En la exploración de las cuevas, Julián D’Angiolillo sigue caminos alternativos, como los espeleólogos con el aire. Investiga otras posibilidades sensoriales del cine buscando una nueva percepción del espacio con el sonido, el montaje, la música, los modelos digitales y la posibilidad de jugar con aquello que se considera tema serio en la ciencia.
Hay una escena en la que un espeleólogo cubano golpea con las manos las que parecen ser estalactitas para que sintamos como suenan, además de cómo se ven bajo la luz artificial. Pero la prueba es también una improvisada percusión con las diferentes “notas” que saca de ellas, lo que se convertirá en un motivo clave de la música creada por Nicolás Varchausky, que se integra al diseño sonoro como un todo.
Hacia el final la película se desliza desenfadadamente hacia los placeres del videoclip. Allí la mirada ya no se dirige al movimiento del humo sino a su materia flotante, y la experiencia cinematográfica de la cueva se convierte en un viaje visual y musical por el paisaje de puntos que conforman su representación tridimensional electrónica en los modelos computarizados.
El montaje hace que la representación del espacio no distinga con precisión los lugares. Se los identifica tardíamente y se producen falsas impresiones de continuidad. Hay que añadir a esto la tendencia a la dispersión en la parte del Mercado del Balón de Turín, donde la atención se desvía hacia las cromolitografías y un extraño personaje que toca una flauta. Hay en esto un progreso de las búsquedas en torno al espacio y grupos que se dedican a una actividad de los largometrajes anteriores de Julián D’Angiolillo: Hacerse feriante (2010) y Cuerpo de letra (2015).

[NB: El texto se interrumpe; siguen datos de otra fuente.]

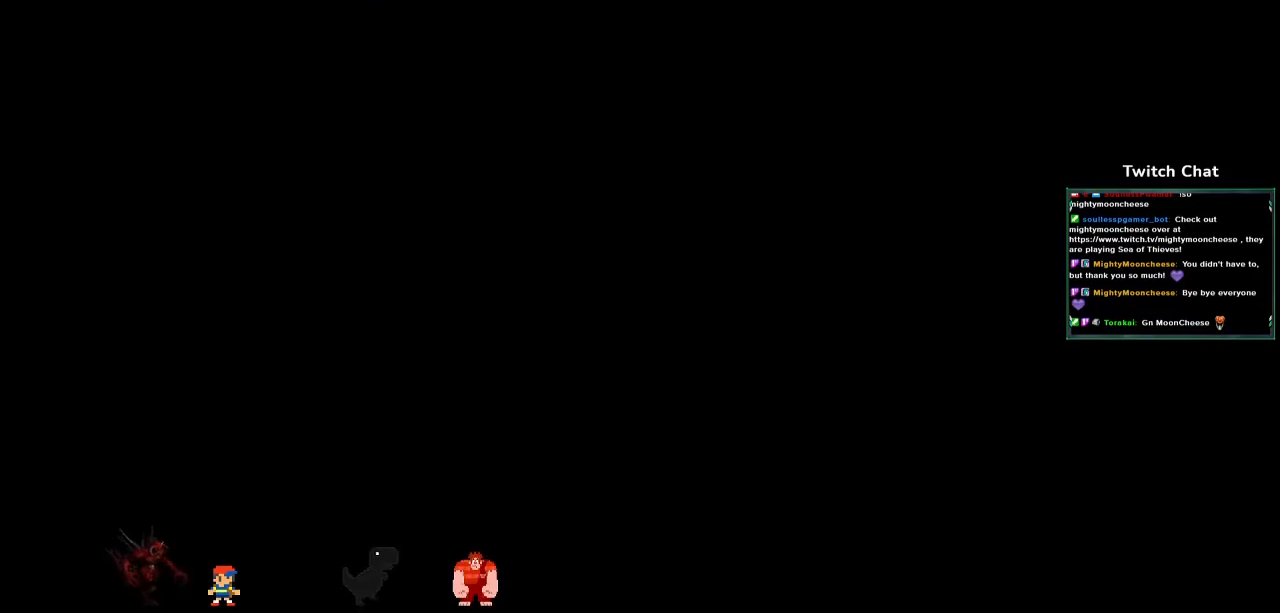
Gameplay with a controller (PlayStation layout); each line is a JSON object with the inputs held at the frame after it. "events" lists button and stick changes between this image and that frame as [ms after this image, input, new state], when the widget could be followed in between.
{"buttons": [], "left_stick": "center", "right_stick": "center", "events": [[283, "TRIANGLE", "down"], [300, "TRIANGLE", "up"]]}
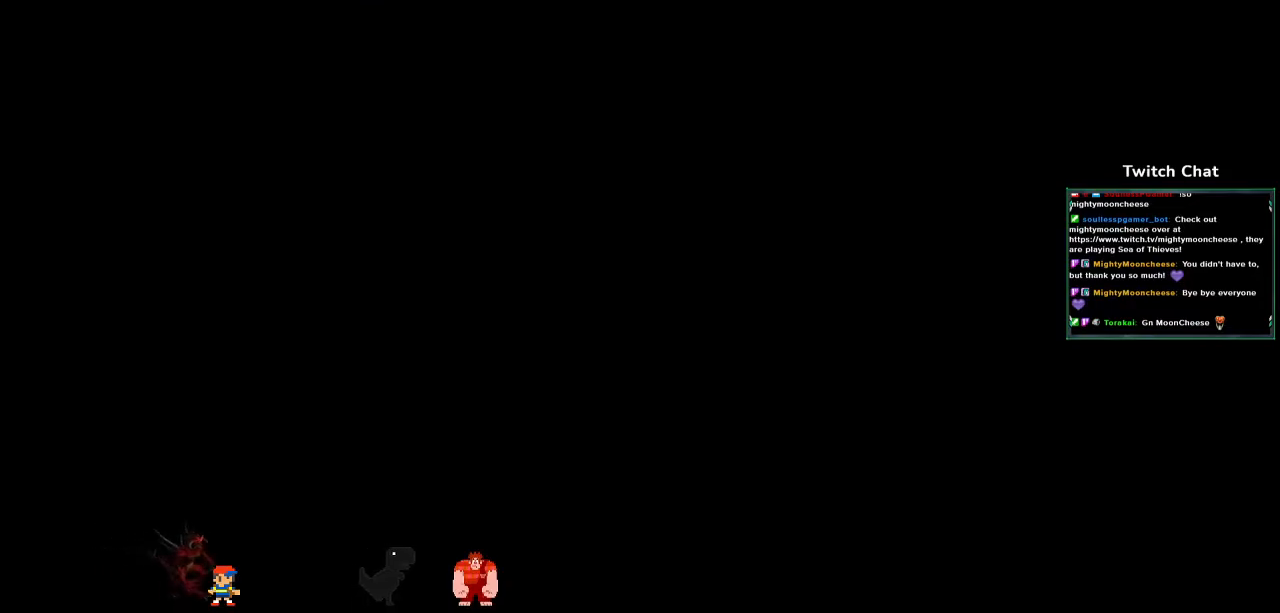
{"buttons": [], "left_stick": "center", "right_stick": "center", "events": []}
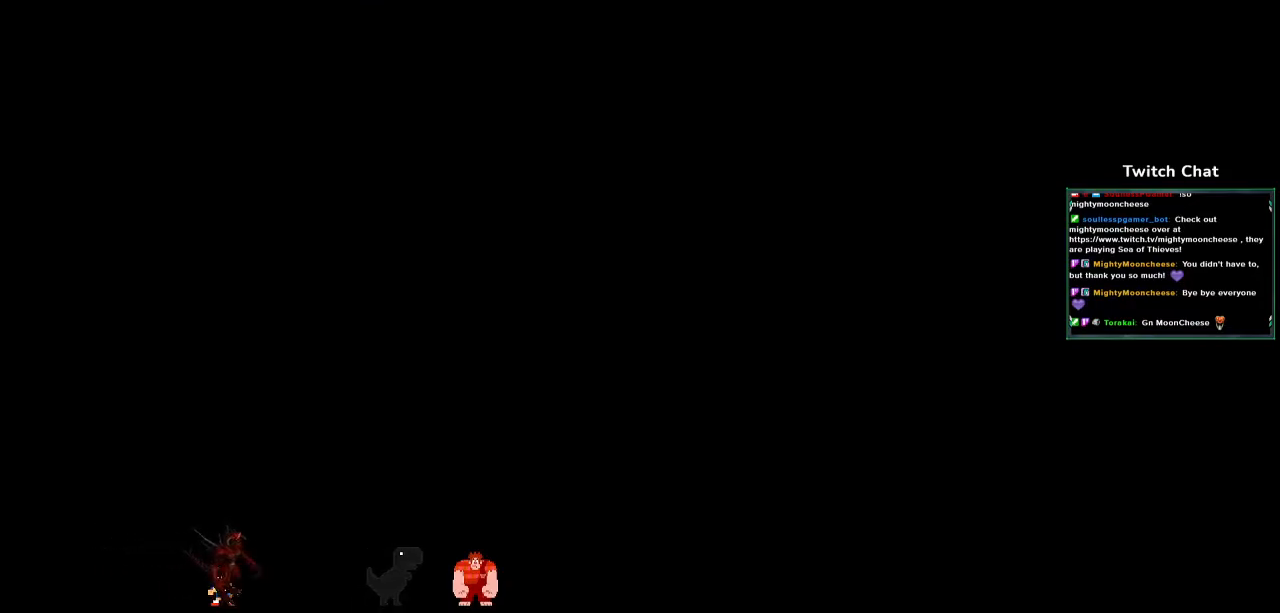
{"buttons": [], "left_stick": "center", "right_stick": "center", "events": []}
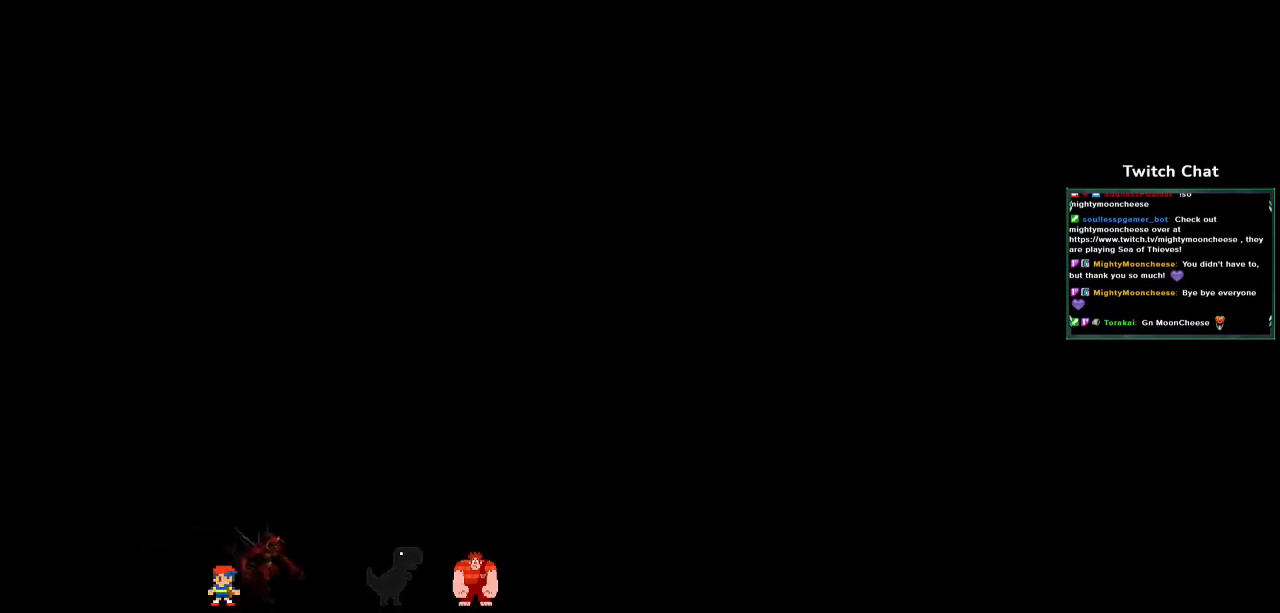
{"buttons": [], "left_stick": "center", "right_stick": "center", "events": []}
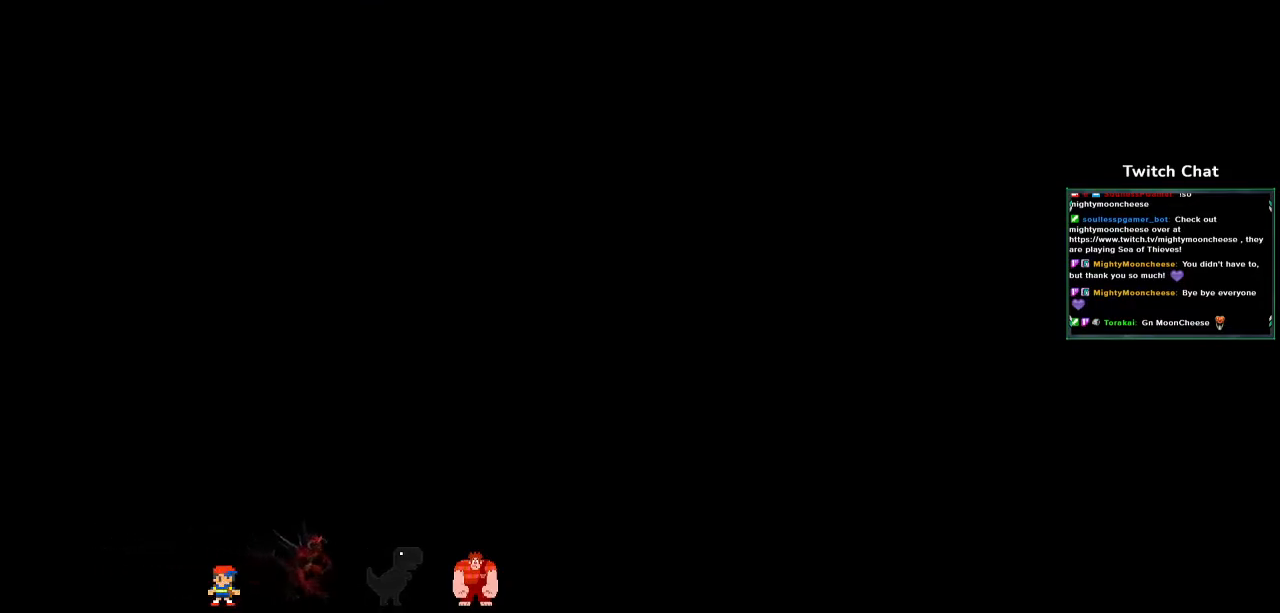
{"buttons": [], "left_stick": "center", "right_stick": "center", "events": []}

Incluso parece haber viajes en el tiempo en La gruta continúa. El personaje flautista se siente como transportado de la Edad Media a la actualidad en Turín, por ejemplo. La música que lleva al videoclip tiene un correlato histórico en la danza, en la faceta paralela de espeleóloga de Alicia Alonso, a la que se conoce como la figura más representativa del ballet en Cuba.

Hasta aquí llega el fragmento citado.